== Task brief ==
Could you rewrite the listing below with "Teatro Municipal" changed to "Auditorio Municipal" everywhere it appears, keeping the rest as it is and leaving the pictures out of your answer?

Saved entries
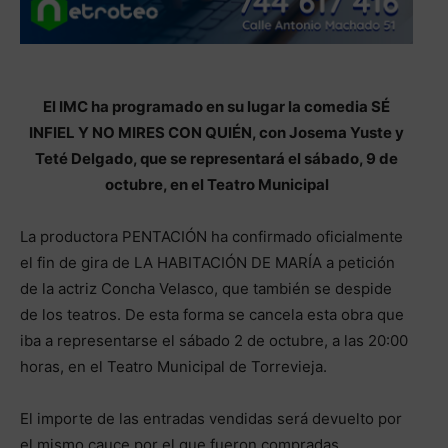
El IMC ha programado en su lugar la comedia SÉ
INFIEL Y NO MIRES CON QUIÉN, con Josema Yuste y
Teté Delgado, que se representará el sábado, 9 de
octubre, en el Teatro Municipal
La productora PENTACIÓN ha confirmado oficialmente
el fin de gira de LA HABITACIÓN DE MARÍA a petición
de la actriz Concha Velasco, que también se despide
de los teatros. De esta forma se cancela esta obra que
iba a representarse el sábado 2 de octubre, a las 20:00
horas, en el Teatro Municipal de Torrevieja.
El importe de las entradas vendidas será devuelto por
el mismo cauce por el que fueron compradas.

== Your solution ==
El IMC ha programado en su lugar la comedia SÉ
INFIEL Y NO MIRES CON QUIÉN, con Josema Yuste y
Teté Delgado, que se representará el sábado, 9 de
octubre, en el Auditorio Municipal
La productora PENTACIÓN ha confirmado oficialmente
el fin de gira de LA HABITACIÓN DE MARÍA a petición
de la actriz Concha Velasco, que también se despide
de los teatros. De esta forma se cancela esta obra que
iba a representarse el sábado 2 de octubre, a las 20:00
horas, en el Auditorio Municipal de Torrevieja.
El importe de las entradas vendidas será devuelto por
el mismo cauce por el que fueron compradas.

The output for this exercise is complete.